To compare the average biosynthetic cost of S. cerevisiae’s proteins and their three expressivity measures (CAI, transcript abundance, and protein abundance), a Spearman (1904) rank correlation was performed (significance set at α = 0.05). To determine whether the effects of cost selection are experienced by proteins independent of their function, correlations between average amino acid biosynthetic cost and expression level were determined on genes in each of the 15 functional categories (as listed in the Comprehensive Yeast Genome Database [Güldener et al. 2005]). Those genes that were labeled “classification not yet clear-cut” or “unclassified proteins” or that were in functional categories containing fewer than 50 genes were excluded.

Individual amino acid usage was examined to determine whether cost selection is experienced consistently across all amino acids (biosynthetically inexpensive amino acids should exhibit preferential use in highly expressed genes, while biosynthetically expensive amino acids should exhibit avoidance). To determine whether amino acid usage is consistent with biosynthetic cost, a Spearman rank correlation was calculated between the gene’s usage of each amino acid and the gene’s expression level. A Mantel-Haenszel (1959) test was used to determine whether functional category was a confounding factor in the amino acid usage analysis. The Mantel-Haenszel test stratifies the amino acid usage data by functional category into 2 × 2 contingency tables where the counts of the amino acid (for a given functional category) are reported as highly or weakly expressed, and as a count of the target amino acid and a count of all other amino acids. Genes falling below the median expression value were designated “weakly expressed,” while those falling above the median were designated “highly expressed.” The threshold for significance for both tests was set at α = 0.05 with a sequential Bonferroni correction.

Results

Correlation Between Gene Expressivity and Amino Acid Production Cost

Statistically significant negative Spearman rank correlations (p < 0.05; Table 3, overall values; Fig. 1) were found between all expression measures (degree to which translationally preferred codons are used, degree of transcript abundance, and degree of protein abundance) and the average biosynthetic cost per encoded amino acid for both aerobic and anaerobic pathways in S. cerevisiae.

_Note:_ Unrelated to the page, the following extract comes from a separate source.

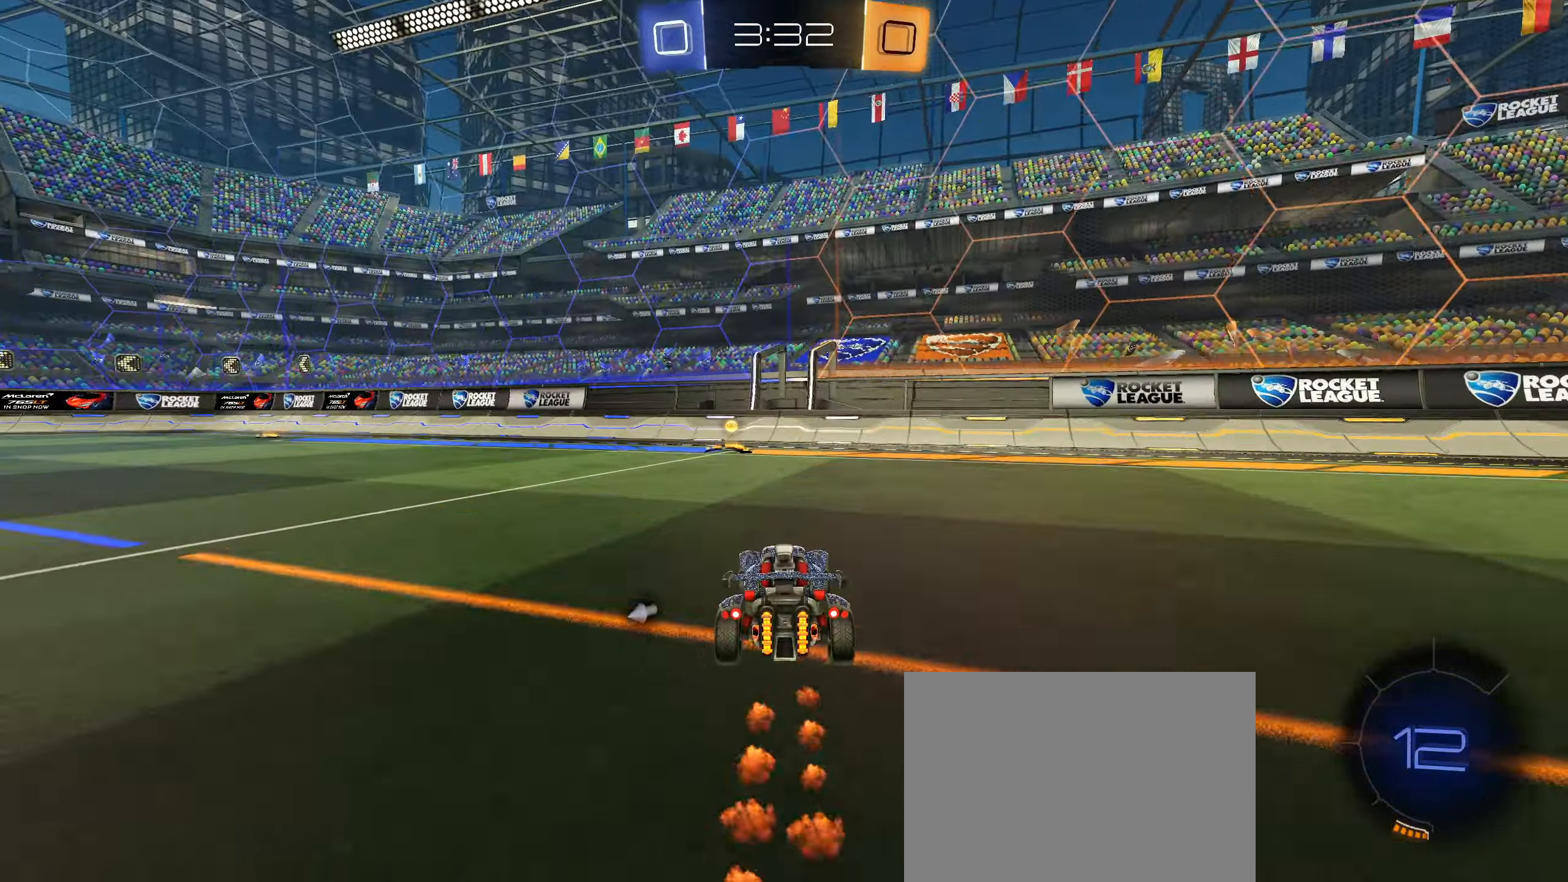
{"buttons": ["R2"], "left_stick": "left", "right_stick": "right", "events": [[67, "TRIANGLE", "down"], [167, "TRIANGLE", "up"], [283, "left_stick", "left"], [467, "right_stick", "right"]]}
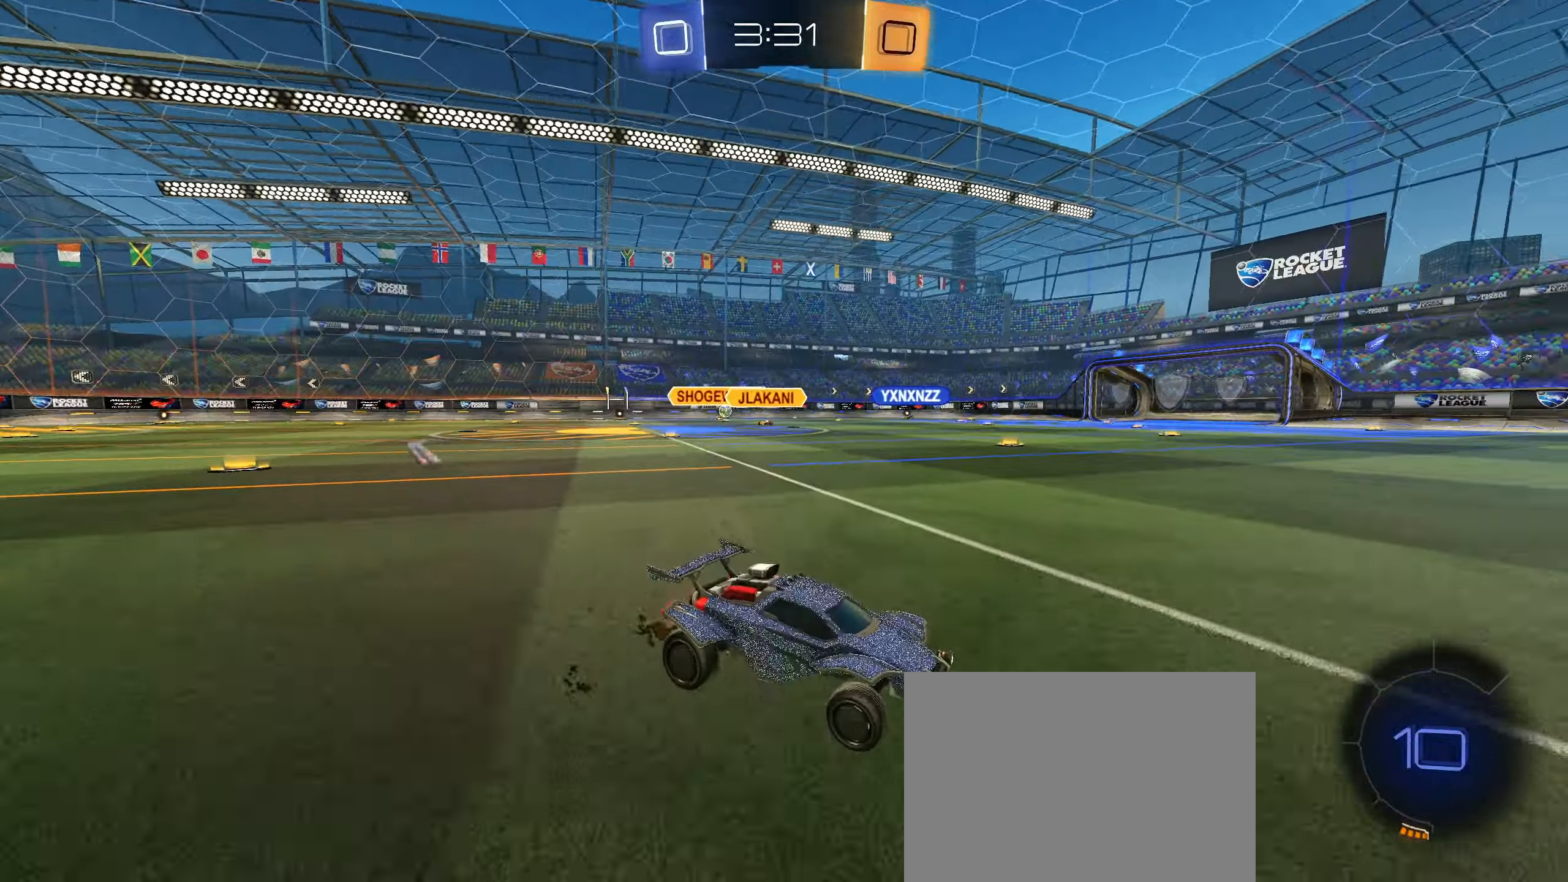
{"buttons": ["R2"], "left_stick": "left", "right_stick": "center", "events": [[17, "right_stick", "center"], [33, "L1", "down"], [100, "L1", "up"]]}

Table 3 Spearman rank correlations between aerobic/anaerobic costs and CAI, transcript abundance, and protein abundance for Saccharomyces cerevisiae
Fig. 1
figure 1

Comparison of average aerobic and anaerobic cost in high-energy phosphate bonds (~PO4) and CAI, protein abundance, and transcript abundance in Saccharomyces cerevisiae. Each point represents binned protein data containing approximately one-twentieth of the proteome’s amino acids. The exact number varies slightly among bins, to avoid dividing the amino acids for a single protein between two bins. Error bars represent standard errors of the means of the bins. X-axis values calculated separately for aerobic and anaerobic data (e.g., aerobic expression data used in conjunction with aerobic cost data)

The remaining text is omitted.